Confidence Returns to UK Commercial Real Estate Sector

Report Shows UK Commercial Real Estate Sector Is On A High

Confidence has returned to the commercial property lending market in the UK as new loan deals hit a post crisis high, according to a report from De Montfort University.

The University’s report, which is the most comprehensive study of the UK’s commercial property lending market shows that outstanding loan books increased for the first time since 2008. The total amount of outstanding debt stood at £168.4bn at the end of 2015, representing a 1.9% increase on £165.2bn at year-end 2014.

The report says that further evidence that the market has recovered can be seen in the decline of almost 50% in the value of distressed loans, that is those in default and in breach of financial covenant. At the year-end in 2015, the value of distressed loans reported to the research was £12.1 billion, compared to £23.2 billion a year earlier and £47.6 billion at the end of 2009.

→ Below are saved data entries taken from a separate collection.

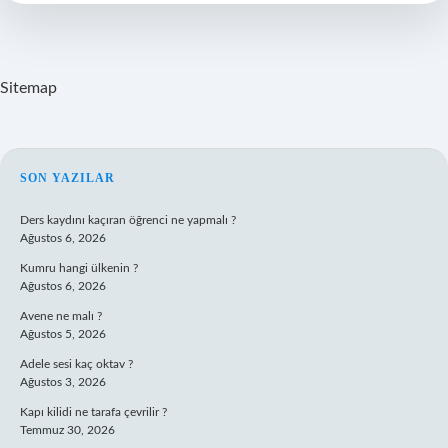
Sitemap
SIDEBAR
SON YAZILAR
Ders kaydını kaçıran öğrenci ne yapmalı ?
Ağustos 6, 2026
Kumru hangi ülkenin ?
Ağustos 6, 2026
Avene ne malı ?
Ağustos 5, 2026
Adele sesi kaç oktav ?
Ağustos 3, 2026
Kapı kilidi ne tarafa çevrilir ?
Temmuz 30, 2026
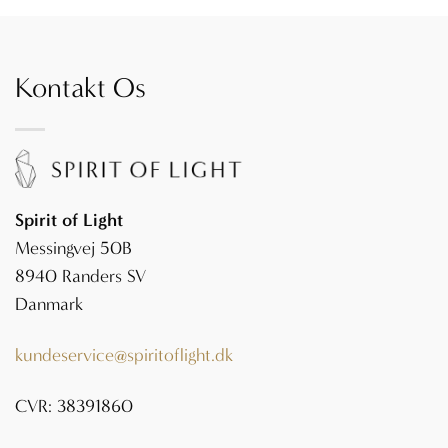
Kontakt Os
Spirit of Light
Messingvej 50B
8940 Randers SV
Danmark
kundeservice@spiritoflight.dk
CVR: 38391860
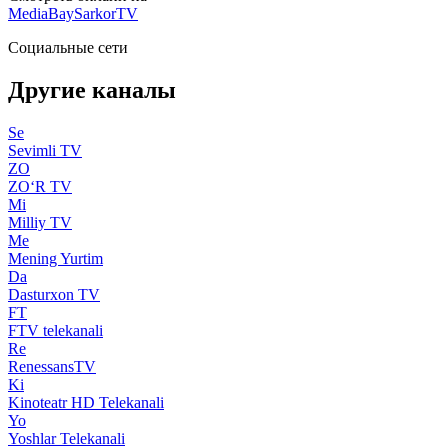
MediaBay
SarkorTV
Социальные сети
Другие каналы
Se
Sevimli TV
ZO
ZO‘R TV
Mi
Milliy TV
Me
Mening Yurtim
Da
Dasturxon TV
FT
FTV telekanali
Re
RenessansTV
Ki
Kinoteatr HD Telekanali
Yo
Yoshlar Telekanali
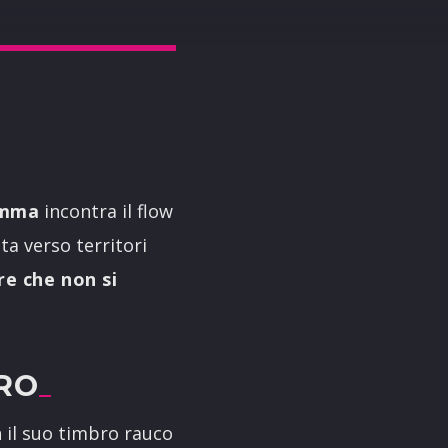
mma
incontra il flow
ta verso territori
re che non si
TRO
 il suo timbro rauco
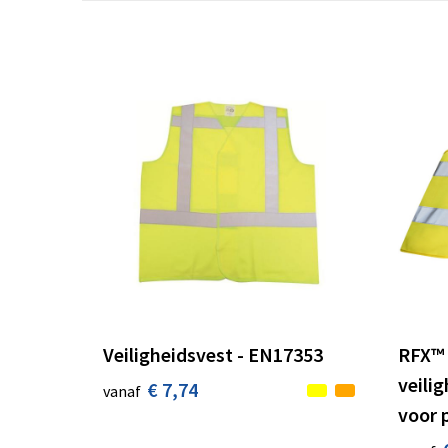
Veiligheidsvest - EN17353
RFX™
veili
€ 7,74
vanaf
voor 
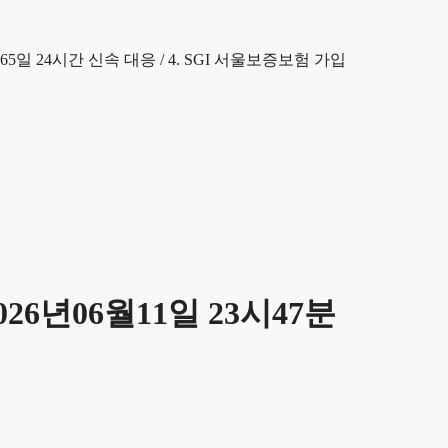
6년06월11일 23시47분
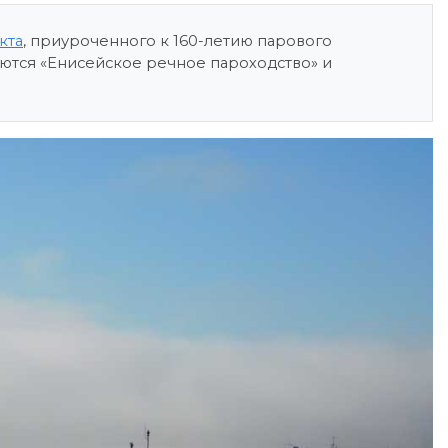
кта
, приуроченного к 160-летию парового
яются «Енисейское речное пароходство» и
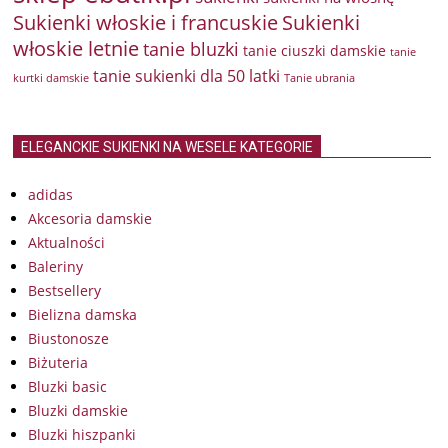
Sukienki włoskie i francuskie
Sukienki
włoskie letnie
tanie bluzki
tanie ciuszki damskie
tanie
tanie sukienki dla 50 latki
kurtki damskie
Tanie ubrania
ELEGANCKIE SUKIENKI NA WESELE KATEGORIE
adidas
Akcesoria damskie
Aktualności
Baleriny
Bestsellery
Bielizna damska
Biustonosze
Biżuteria
Bluzki basic
Bluzki damskie
Bluzki hiszpanki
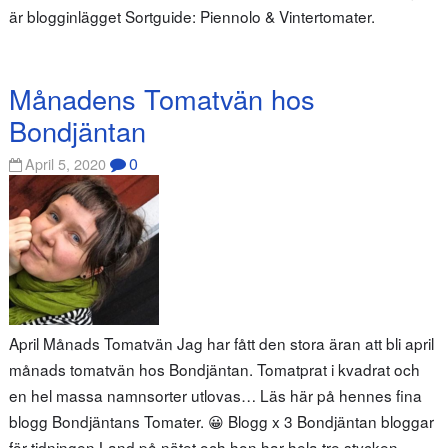
är blogginlägget Sortguide: Piennolo & Vintertomater.
Månadens Tomatvän hos
Bondjäntan
0
April 5, 2020
April Månads Tomatvän Jag har fått den stora äran att bli april
månads tomatvän hos Bondjäntan. Tomatprat i kvadrat och
en hel massa namnsorter utlovas… Läs här på hennes fina
blogg Bondjäntans Tomater. 😀 Blogg x 3 Bondjäntan bloggar
för tidningen Land på nätet och hon har hela tre stycken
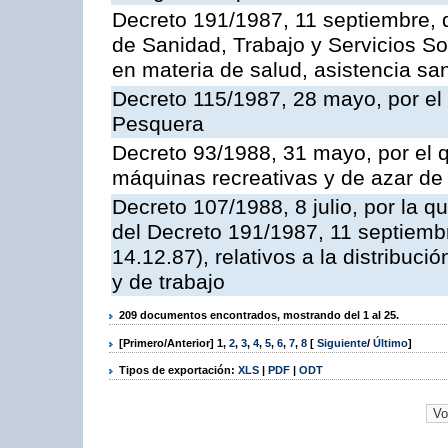
Decreto 191/1987, 11 septiembre, d
de Sanidad, Trabajo y Servicios So
en materia de salud, asistencia sani
Decreto 115/1987, 28 mayo, por el 
Pesquera
Decreto 93/1988, 31 mayo, por el 
máquinas recreativas y de azar d
Decreto 107/1988, 8 julio, por la 
del Decreto 191/1987, 11 septiemb
14.12.87), relativos a la distribuc
y de trabajo
209 documentos encontrados, mostrando del 1 al 25.
[Primero/Anterior]
1
,
2
,
3
,
4
,
5
,
6
,
7
,
8
[
Siguiente
/
Último
]
Tipos de exportación:
XLS
|
PDF
|
ODT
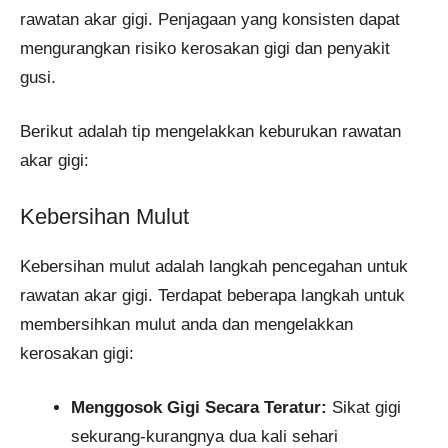
rawatan akar gigi. Penjagaan yang konsisten dapat
mengurangkan risiko kerosakan gigi dan penyakit
gusi.
Berikut adalah tip mengelakkan keburukan rawatan
akar gigi:
Kebersihan Mulut
Kebersihan mulut adalah langkah pencegahan untuk
rawatan akar gigi. Terdapat beberapa langkah untuk
membersihkan mulut anda dan mengelakkan
kerosakan gigi:
Menggosok Gigi Secara Teratur:
Sikat gigi
sekurang-kurangnya dua kali sehari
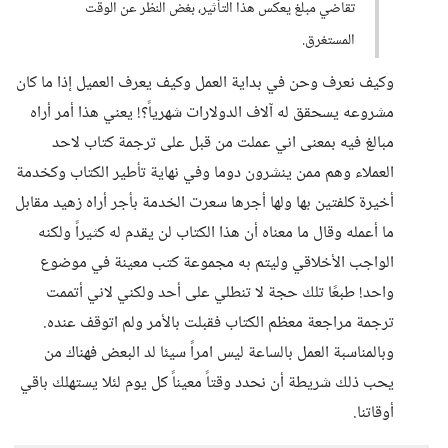
تقاضي مبلغ يعكس هذا التأثير، بغض النظر عن الوقت
المستغرق.
وكيف نعرف وحن في بداية العمل وكيف يعرف العميل إذا ما كان
مشروعه يسحقق له آلاف الدولارات شهرياً؟! يعني هذا أمر أراه
مبالغ فيه بمعنى اني عملت من قبل على ترجمة كتاب لاحد
العملاء وهم ممن ينشرون دوما وفي نهاية تأطير الكتاب وكخدمة
أخيرة كلفتين بها ولها أجرها سعرت الخدمة بأجر أراه زهيد مقابل
ما أعمله وقال ما معناه أن هذا الكتاب لن يقدم له كثيراً ولكنه
الواجب الأخلاقي وليتم به مجموعة كتب معينة في موضوع
واحد! طبعًا تلك حجة لا تنطلي على أحد ولكني لاني أتممت
ترجمة مراجعة معظم الكتاب فقبلت بالأمر ولم اتوقف عنده.
وبالمناسبة العمل بالساعة ليس امراً سيئا لد البعض فهناك من
يحب ذلك شريطة أن نحدد وقتاً معيناً كل يوم لئلا يستهلك باقي
أوقاتنا.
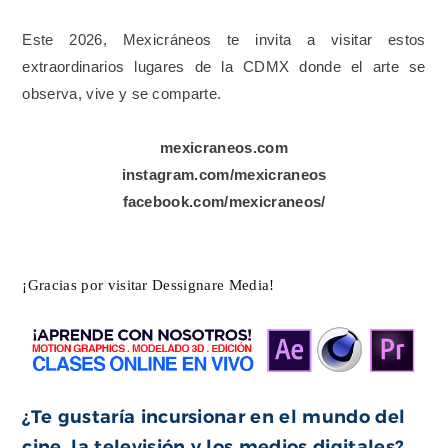
Este 2026, Mexicráneos te invita a visitar estos
extraordinarios lugares de la CDMX donde el arte se
observa, vive y se comparte.
mexicraneos.com
instagram.com/mexicraneos
facebook.com/mexicraneos/
¡Gracias por visitar Dessignare Media!
¿Te gustaría incursionar en el mundo del
cine, la televisión y los medios digitales?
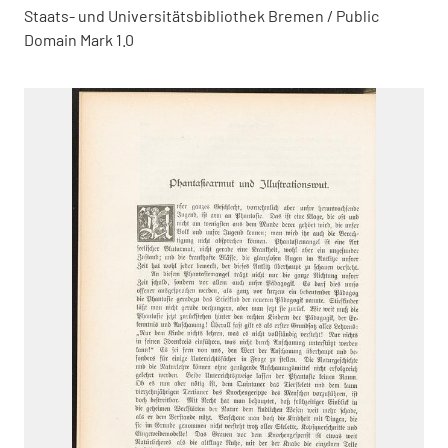
Staats- und Universitätsbibliothek Bremen / Public
Domain Mark 1.0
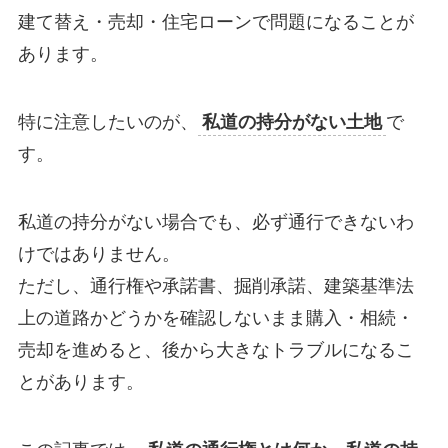
建て替え・売却・住宅ローンで問題になることが
あります。
特に注意したいのが、
私道の持分がない土地
で
す。
私道の持分がない場合でも、必ず通行できないわ
けではありません。
ただし、通行権や承諾書、掘削承諾、建築基準法
上の道路かどうかを確認しないまま購入・相続・
売却を進めると、後から大きなトラブルになるこ
とがあります。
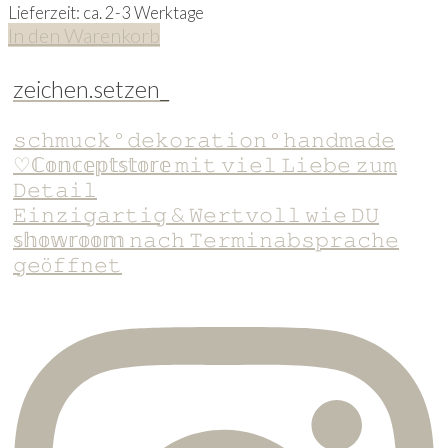
Lieferzeit: ca. 2-3 Werktage
In den Warenkorb
zeichen.setzen_
𝚜𝚌𝚑𝚖𝚞𝚌𝚔 ° 𝚍𝚎𝚔𝚘𝚛𝚊𝚝𝚒𝚘𝚗 ° 𝚑𝚊𝚗𝚍𝚖𝚊𝚍𝚎
♡ℂ𝕠𝕟𝕔𝕖𝕡𝕥𝕤𝕥𝕠𝕣𝕖 𝚖𝚒𝚝 𝚟𝚒𝚎𝚕 𝙻𝚒𝚎𝚋𝚎 𝚣𝚞𝚖
𝙳𝚎𝚝𝚊𝚒𝚕
𝙴𝚒𝚗𝚣𝚒𝚐𝚊𝚛𝚝𝚒𝚐 & 𝚆𝚎𝚛𝚝𝚟𝚘𝚕𝚕 𝚠𝚒𝚎 𝙳𝚄
𝕤𝕙𝕠𝕨𝕣𝕠𝕠𝕞 𝚗𝚊𝚌𝚑 𝚃𝚎𝚛𝚖𝚒𝚗𝚊𝚋𝚜𝚙𝚛𝚊𝚌𝚑𝚎
𝚐𝚎ö𝚏𝚏𝚗𝚎𝚝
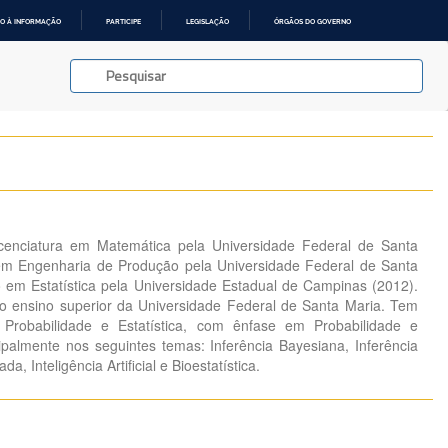
O À INFORMAÇÃO
PARTICIPE
LEGISLAÇÃO
ÓRGÃOS DO GOVERNO
cenciatura em Matemática pela Universidade Federal de Santa
em Engenharia de Produção pela Universidade Federal de Santa
 em Estatística pela Universidade Estadual de Campinas (2012).
o ensino superior da Universidade Federal de Santa Maria. Tem
 Probabilidade e Estatística, com ênfase em Probabilidade e
cipalmente nos seguintes temas: Inferência Bayesiana, Inferência
da, Inteligência Artificial e Bioestatística.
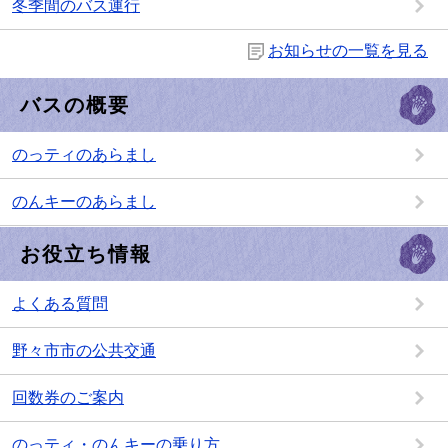
冬季間のバス運行
お知らせの一覧を見る
バスの概要
のっティのあらまし
のんキーのあらまし
お役立ち情報
よくある質問
野々市市の公共交通
回数券のご案内
のっティ・のんキーの乗り方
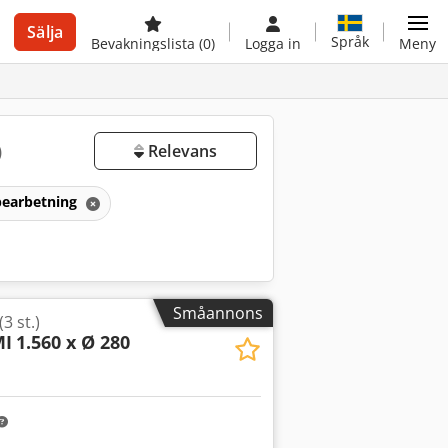
Sälja
Språk
Bevakningslista
(0)
Logga in
Meny
)
Relevans
bearbetning
Småannons
3 st.)
MI
1.560 x Ø 280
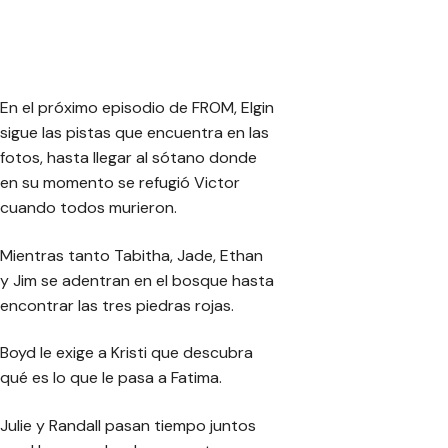
En el próximo episodio de FROM, Elgin
sigue las pistas que encuentra en las
fotos, hasta llegar al sótano donde
en su momento se refugió Victor
cuando todos murieron.
Mientras tanto Tabitha, Jade, Ethan
y Jim se adentran en el bosque hasta
encontrar las tres piedras rojas.
Boyd le exige a Kristi que descubra
qué es lo que le pasa a Fatima.
Julie y Randall pasan tiempo juntos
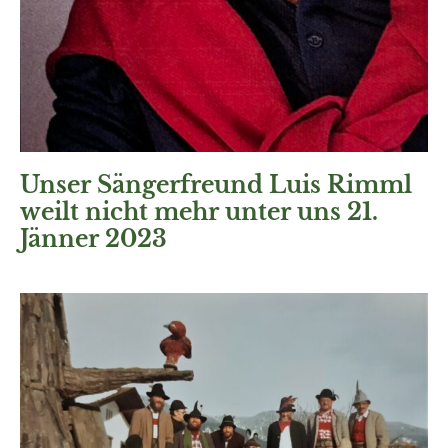
Unser Sängerfreund Luis Rimml
weilt nicht mehr unter uns 21.
Jänner 2023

Loan to value (LTV) ratios on existing loans continue to fall, reflecting the rise in commercial property values and banks continuing to lend on similar terms to recent years. At the year-end in 2015, some 87.5% or £123.5 billion of outstanding debt had a LTV ratio of 70% or less, compared to 77% or £107 billion at the year-end in 2014 and 63% or £99 billion at year end in 2013.

Although they still dominate the market, UK banks and building societies saw their market share continue to decline. They represented 34% of new loans at year end in 2015, the lowest level ever recorded by the research, compared to 39% the previous year. The proportion of outstanding debt held on their books also fell, from 49% of the total at year end in 2014 to 45.5% in 2015.

For the first time, insurance companies were the second largest category of new loan originators, representing 16% or £8.57 billion of the total in 2015. The exposures of insurance companies now account for 15.1% or £25.4 billion of the market, compared to 12.7% or £21 billion in 2014.

View of Thames River,
View of Thames River, Central London

Regional distribution of outstanding loans showed a strong bias in favour of central London; 43% of the total outstanding debt is secured against real estate in the capital city, the highest result ever recorded by the research, and a dramatic increase from the 26% recorded in 2010. This indicates a strong appetite by lenders, particularly those from overseas, for exposure to the UK’s biggest city.

The 2015 report demonstrated lenders’ continued preference for big ticket lending to both development and investment projects. Only 14% of banks, building societies and insurance companies were prepared to write a loan of £5 million or less for commercial investment projects, compared to 67% who would do so at above £100 million.

According to Peter Cosmetatos, chief executive of the lenders’ trade association CREFC Europe, the report confirms that in terms of fundamentals, sentiment and discipline, the market was in a good place coming into 2016 and the uncertainty provoked by the forthcoming referendum on the future of the UK in the European Union.

‘At a more structural level, the transformation of the loan distribution market is striking. North American banks that would traditionally have favoured securitisation are establishing themselves as a syndication powerhouse, almost certainly influenced by a combination of commercial and regulatory factors. This lender category was the only one to report syndicating more in 2015 than in 2014, accounting for well over half of the total value of loans syndicated,’ he said.